Here are some examples:

1. Understanding children's developmental needs

Understanding a child's biological and psychological development can help parents and carers prioritise their needs. The pyramid below shows the hierarchical relationship between a child's fundamental needs and other highly desirable ones.

This pyramid recognises that sometimes parents just do not have the time and resources available to satisfy all of a child's needs all the time. It is absolutely essential, however, as a guideline, that, after Tier 1 is satisfied, each parent or core family member can completely invest, at a minimum, 1 hour per day, on a combination of Tier 2 and 3. That assumes that the primary carer is investing a lot more, namely at least 75% of a child's waking moments. If that is not possible for whatever reason, then help is available and it should be sought immediately.

But remember, raising children is not easy - it is harder work and requires more long-term self-discipline than anything else in the world. Nevertheless, making mistakes is part of the learning process for both parent and child - neither should be made to fear failure so much that they end up frozen.

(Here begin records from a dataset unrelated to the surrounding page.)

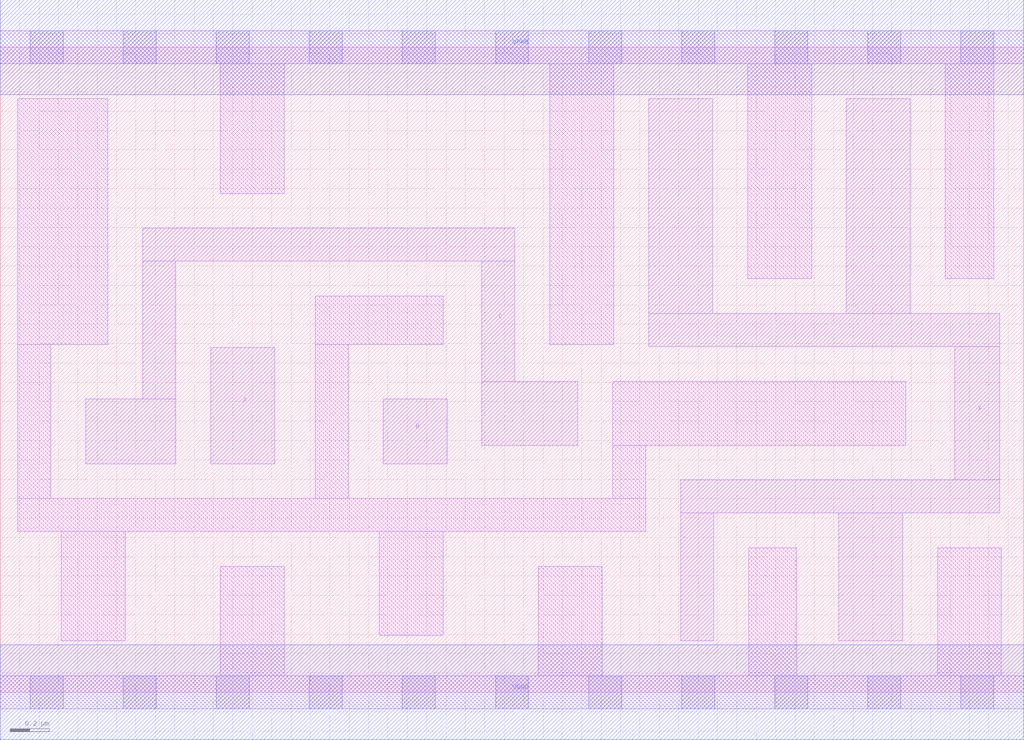
<source format=lef>
# Copyright 2020 The SkyWater PDK Authors
#
# Licensed under the Apache License, Version 2.0 (the "License");
# you may not use this file except in compliance with the License.
# You may obtain a copy of the License at
#
#     https://www.apache.org/licenses/LICENSE-2.0
#
# Unless required by applicable law or agreed to in writing, software
# distributed under the License is distributed on an "AS IS" BASIS,
# WITHOUT WARRANTIES OR CONDITIONS OF ANY KIND, either express or implied.
# See the License for the specific language governing permissions and
# limitations under the License.
#
# SPDX-License-Identifier: Apache-2.0

VERSION 5.7 ;
  NAMESCASESENSITIVE ON ;
  NOWIREEXTENSIONATPIN ON ;
  DIVIDERCHAR "/" ;
  BUSBITCHARS "[]" ;
UNITS
  DATABASE MICRONS 200 ;
END UNITS
MACRO sky130_fd_sc_lp__maj3_4
  CLASS CORE ;
  SOURCE USER ;
  FOREIGN sky130_fd_sc_lp__maj3_4 ;
  ORIGIN  0.000000  0.000000 ;
  SIZE  5.280000 BY  3.330000 ;
  SYMMETRY X Y R90 ;
  SITE unit ;
  PIN A
    ANTENNAGATEAREA  0.630000 ;
    DIRECTION INPUT ;
    USE SIGNAL ;
    PORT
      LAYER li1 ;
        RECT 1.085000 1.180000 1.415000 1.780000 ;
    END
  END A
  PIN B
    ANTENNAGATEAREA  0.630000 ;
    DIRECTION INPUT ;
    USE SIGNAL ;
    PORT
      LAYER li1 ;
        RECT 1.975000 1.180000 2.305000 1.515000 ;
    END
  END B
  PIN C
    ANTENNAGATEAREA  0.630000 ;
    DIRECTION INPUT ;
    USE SIGNAL ;
    PORT
      LAYER li1 ;
        RECT 0.440000 1.180000 0.905000 1.515000 ;
        RECT 0.735000 1.515000 0.905000 2.225000 ;
        RECT 0.735000 2.225000 2.655000 2.395000 ;
        RECT 2.485000 1.275000 2.980000 1.605000 ;
        RECT 2.485000 1.605000 2.655000 2.225000 ;
    END
  END C
  PIN X
    ANTENNADIFFAREA  1.209600 ;
    DIRECTION OUTPUT ;
    USE SIGNAL ;
    PORT
      LAYER li1 ;
        RECT 3.345000 1.785000 5.155000 1.955000 ;
        RECT 3.345000 1.955000 3.675000 3.065000 ;
        RECT 3.510000 0.265000 3.680000 0.925000 ;
        RECT 3.510000 0.925000 5.155000 1.095000 ;
        RECT 4.325000 0.265000 4.655000 0.925000 ;
        RECT 4.365000 1.955000 4.695000 3.065000 ;
        RECT 4.925000 1.095000 5.155000 1.785000 ;
    END
  END X
  PIN VGND
    DIRECTION INOUT ;
    USE GROUND ;
    PORT
      LAYER met1 ;
        RECT 0.000000 -0.245000 5.280000 0.245000 ;
    END
  END VGND
  PIN VPWR
    DIRECTION INOUT ;
    USE POWER ;
    PORT
      LAYER met1 ;
        RECT 0.000000 3.085000 5.280000 3.575000 ;
    END
  END VPWR
  OBS
    LAYER li1 ;
      RECT 0.000000 -0.085000 5.280000 0.085000 ;
      RECT 0.000000  3.245000 5.280000 3.415000 ;
      RECT 0.090000  0.830000 3.330000 1.000000 ;
      RECT 0.090000  1.000000 0.260000 1.795000 ;
      RECT 0.090000  1.795000 0.555000 3.065000 ;
      RECT 0.315000  0.265000 0.645000 0.830000 ;
      RECT 1.135000  0.085000 1.465000 0.650000 ;
      RECT 1.135000  2.575000 1.465000 3.245000 ;
      RECT 1.625000  1.000000 1.795000 1.795000 ;
      RECT 1.625000  1.795000 2.285000 2.045000 ;
      RECT 1.955000  0.295000 2.285000 0.830000 ;
      RECT 2.775000  0.085000 3.105000 0.650000 ;
      RECT 2.835000  1.795000 3.165000 3.245000 ;
      RECT 3.160000  1.000000 3.330000 1.275000 ;
      RECT 3.160000  1.275000 4.670000 1.605000 ;
      RECT 3.855000  2.135000 4.185000 3.245000 ;
      RECT 3.860000  0.085000 4.110000 0.745000 ;
      RECT 4.835000  0.085000 5.165000 0.745000 ;
      RECT 4.875000  2.135000 5.125000 3.245000 ;
    LAYER mcon ;
      RECT 0.155000 -0.085000 0.325000 0.085000 ;
      RECT 0.155000  3.245000 0.325000 3.415000 ;
      RECT 0.635000 -0.085000 0.805000 0.085000 ;
      RECT 0.635000  3.245000 0.805000 3.415000 ;
      RECT 1.115000 -0.085000 1.285000 0.085000 ;
      RECT 1.115000  3.245000 1.285000 3.415000 ;
      RECT 1.595000 -0.085000 1.765000 0.085000 ;
      RECT 1.595000  3.245000 1.765000 3.415000 ;
      RECT 2.075000 -0.085000 2.245000 0.085000 ;
      RECT 2.075000  3.245000 2.245000 3.415000 ;
      RECT 2.555000 -0.085000 2.725000 0.085000 ;
      RECT 2.555000  3.245000 2.725000 3.415000 ;
      RECT 3.035000 -0.085000 3.205000 0.085000 ;
      RECT 3.035000  3.245000 3.205000 3.415000 ;
      RECT 3.515000 -0.085000 3.685000 0.085000 ;
      RECT 3.515000  3.245000 3.685000 3.415000 ;
      RECT 3.995000 -0.085000 4.165000 0.085000 ;
      RECT 3.995000  3.245000 4.165000 3.415000 ;
      RECT 4.475000 -0.085000 4.645000 0.085000 ;
      RECT 4.475000  3.245000 4.645000 3.415000 ;
      RECT 4.955000 -0.085000 5.125000 0.085000 ;
      RECT 4.955000  3.245000 5.125000 3.415000 ;
  END
END sky130_fd_sc_lp__maj3_4
END LIBRARY

</source>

2. Experiment with some of the psychology behind parenting to prove it to yourself. Being aware of how our minds play tricks on us can help.

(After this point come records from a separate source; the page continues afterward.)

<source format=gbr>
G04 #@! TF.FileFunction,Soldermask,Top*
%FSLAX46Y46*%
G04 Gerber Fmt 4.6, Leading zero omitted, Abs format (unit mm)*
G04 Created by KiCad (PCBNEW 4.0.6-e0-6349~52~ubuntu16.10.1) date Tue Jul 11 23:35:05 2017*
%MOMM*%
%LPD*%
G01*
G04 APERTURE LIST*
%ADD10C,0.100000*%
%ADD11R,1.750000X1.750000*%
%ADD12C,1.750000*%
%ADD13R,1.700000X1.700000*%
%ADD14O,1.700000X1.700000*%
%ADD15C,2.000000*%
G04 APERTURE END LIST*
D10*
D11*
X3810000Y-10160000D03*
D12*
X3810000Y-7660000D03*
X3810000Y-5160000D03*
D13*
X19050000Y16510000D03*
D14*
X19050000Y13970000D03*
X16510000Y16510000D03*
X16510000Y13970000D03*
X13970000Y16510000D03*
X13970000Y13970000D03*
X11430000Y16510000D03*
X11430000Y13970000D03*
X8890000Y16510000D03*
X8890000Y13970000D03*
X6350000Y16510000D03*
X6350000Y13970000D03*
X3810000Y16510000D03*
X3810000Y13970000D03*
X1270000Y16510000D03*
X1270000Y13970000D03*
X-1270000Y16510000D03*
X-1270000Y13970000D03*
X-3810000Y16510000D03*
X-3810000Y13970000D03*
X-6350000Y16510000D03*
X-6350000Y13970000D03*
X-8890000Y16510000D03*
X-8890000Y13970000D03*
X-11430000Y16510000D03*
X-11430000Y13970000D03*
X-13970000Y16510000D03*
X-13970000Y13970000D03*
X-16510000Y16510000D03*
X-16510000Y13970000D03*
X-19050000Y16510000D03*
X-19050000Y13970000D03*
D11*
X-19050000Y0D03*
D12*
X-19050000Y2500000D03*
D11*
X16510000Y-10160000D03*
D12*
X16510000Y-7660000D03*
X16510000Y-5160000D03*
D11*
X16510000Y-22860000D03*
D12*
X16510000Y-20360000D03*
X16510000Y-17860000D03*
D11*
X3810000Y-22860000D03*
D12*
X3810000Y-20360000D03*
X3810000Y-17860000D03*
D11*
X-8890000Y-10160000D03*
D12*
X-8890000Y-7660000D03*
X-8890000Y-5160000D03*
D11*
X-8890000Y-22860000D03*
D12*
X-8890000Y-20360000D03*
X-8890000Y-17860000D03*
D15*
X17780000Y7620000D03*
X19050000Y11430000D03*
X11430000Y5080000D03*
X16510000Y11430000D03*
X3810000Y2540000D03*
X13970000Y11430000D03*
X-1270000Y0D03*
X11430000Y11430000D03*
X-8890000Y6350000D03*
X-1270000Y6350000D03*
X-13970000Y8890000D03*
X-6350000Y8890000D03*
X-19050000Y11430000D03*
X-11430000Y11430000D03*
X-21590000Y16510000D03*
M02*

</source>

Be aware that children as well as adults remember almost 100% of the negative experiences but only about 20% of the positive experiences. That is so we can learn to protect ourselves from things that hurt us. As a result, we have to overcompensate with children — for every episode of negative feedback you give a child, you have to balance that with about five episodes of positive feedback to maintain a child's confidence and desire to cooperate.

  • Prove it to yourself - name five good and five bad experiences from your childhood.
  • Do this experiment at home: Count how many times you say "no" or "stop" to your child or frown at your child during a day. Then count how many times you say "thank you" or "well done" or catch them doing something good during the day. How's your ratio?

3. Understanding evolution basics helps put things into perspective

A lot of making sense of ourselves and how we tick is based on stuff mother nature set up for us through millions of years of practice - our evolution.

In our human genetic blueprint is the capacity to learn language (that highly complex skill most of us have to communicate with each other in words, sentences, intonation, writing, etc). But a child that is not exposed to language for the first years of its life will never be able to learn language of any kind. Without the experience of the environment of language during the first three years, the brain will never be able to grow those connections required to communicate through language. There are rare cases where children have been found to have never been exposed to language, for example a girl whose mother locked her in a room for years only giving her food through a slot. She was never able to learn language thereafter.

So what makes us so powerful as humans - the ability to adapt in a permanent physiological way, during that first five year window, specifically to better suit our immediate environment - is also what makes us so vulnerable to our immediate environment, our very important parents/carers.

Because our basic genetic blueprint has not changed, not evolved since the stone age, it follows that everything that we are capable of now is based on what we learn in our own lifetime, and the building blocks for that capacity to learn are set in stone in the first five years.

(Robert Winston's book, "Human Instinct" is a good exploration of our (pre-)historic motivations.)